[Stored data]
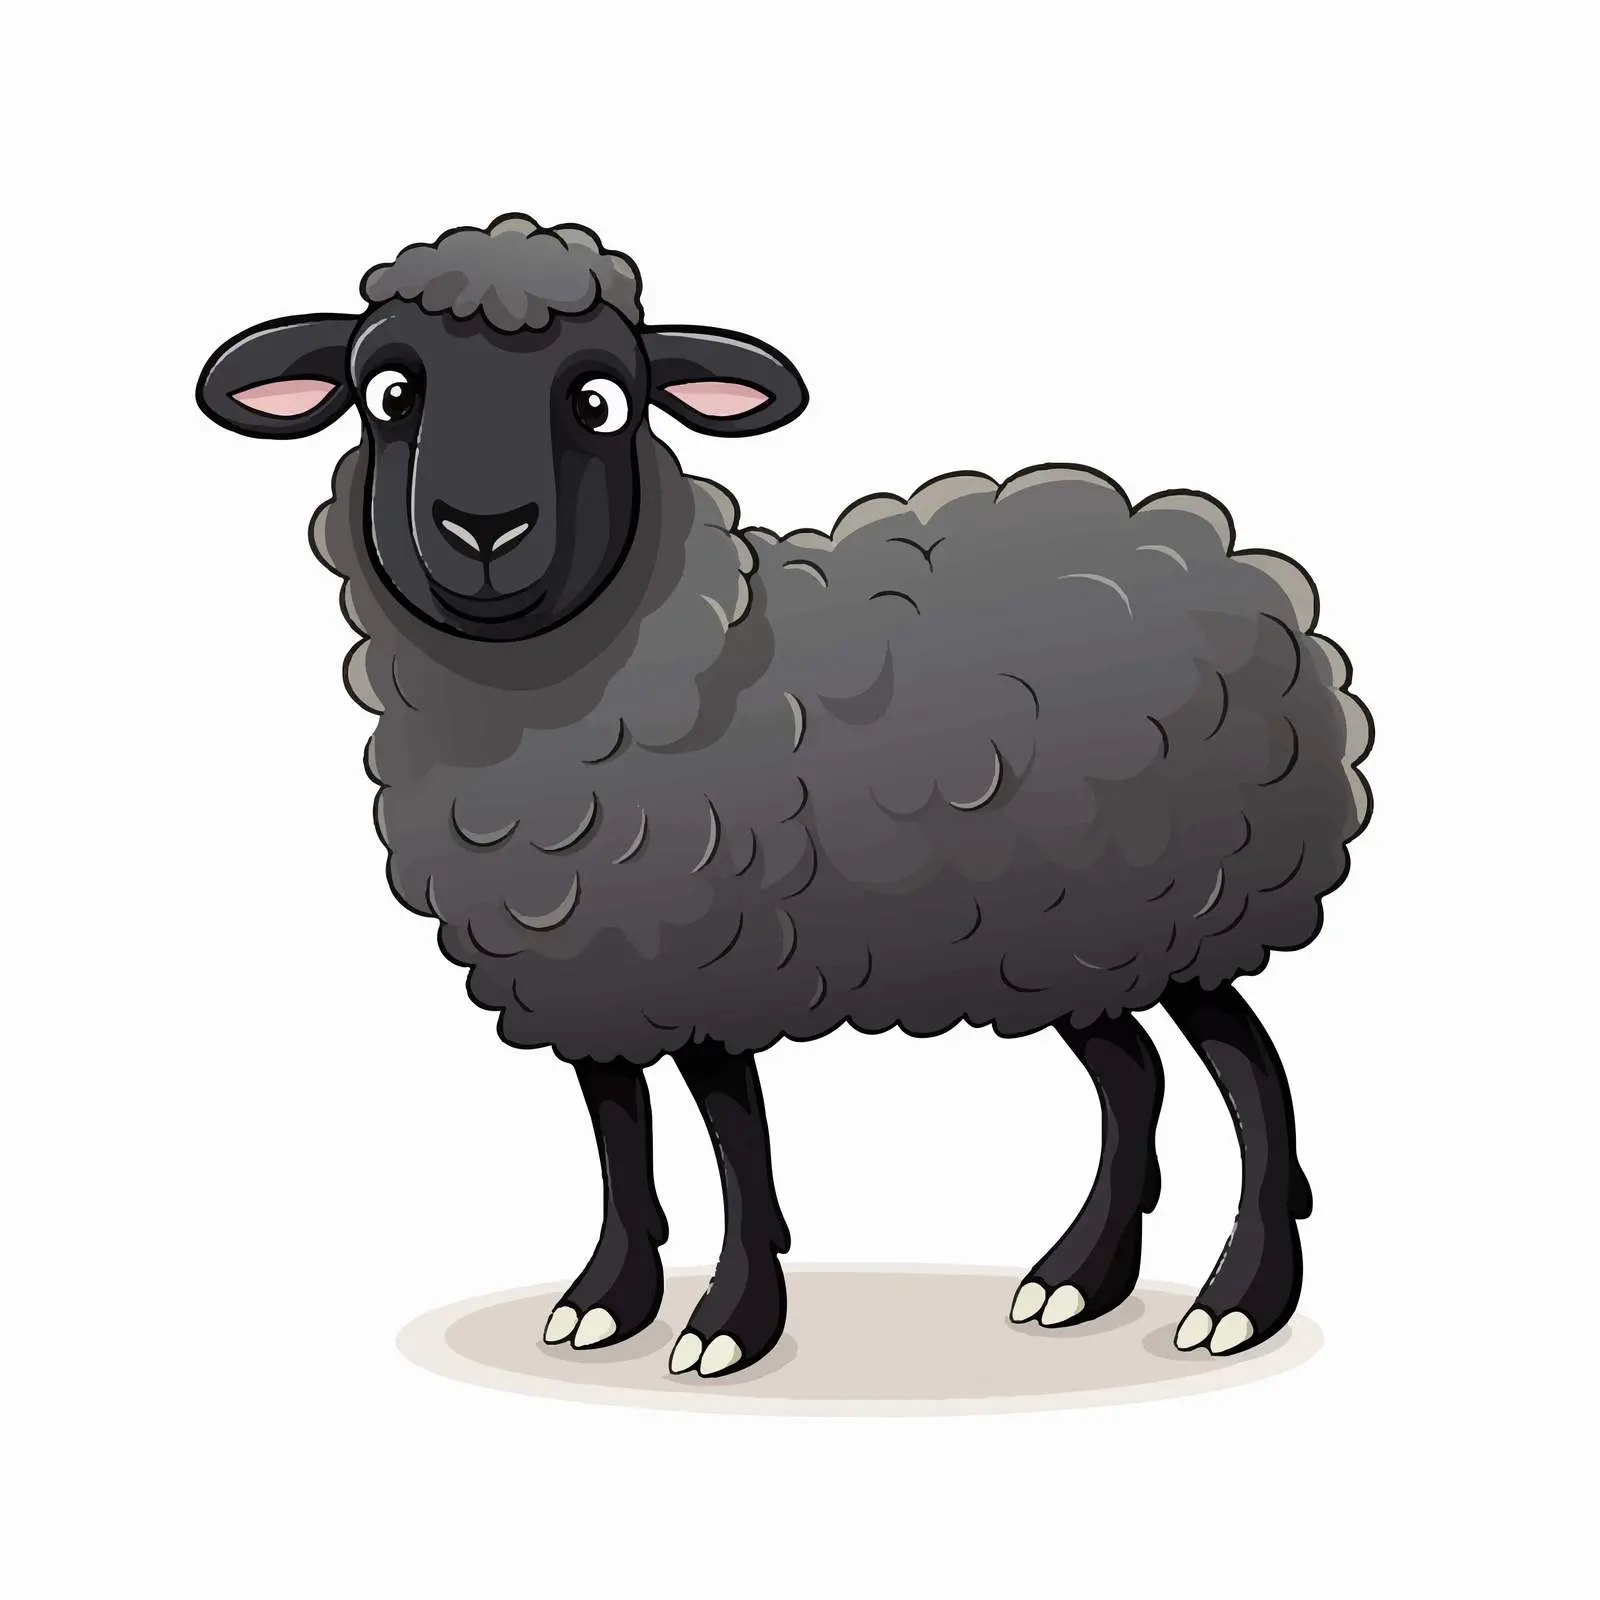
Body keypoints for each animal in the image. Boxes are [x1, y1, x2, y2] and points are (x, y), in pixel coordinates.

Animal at [197, 213, 1373, 1381]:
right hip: (1061, 938)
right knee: (1131, 1075)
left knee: (1250, 1074)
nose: (483, 531)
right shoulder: (589, 970)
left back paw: (1239, 1300)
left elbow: (733, 1141)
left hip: (1192, 906)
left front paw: (729, 1320)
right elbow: (620, 1134)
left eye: (600, 401)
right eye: (391, 392)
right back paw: (1077, 1279)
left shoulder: (713, 959)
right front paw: (606, 1301)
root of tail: (1225, 557)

### Exercise details
Some lines of the records above contain the word "right". How many are there? Reply with the number alone.

### Task answer
7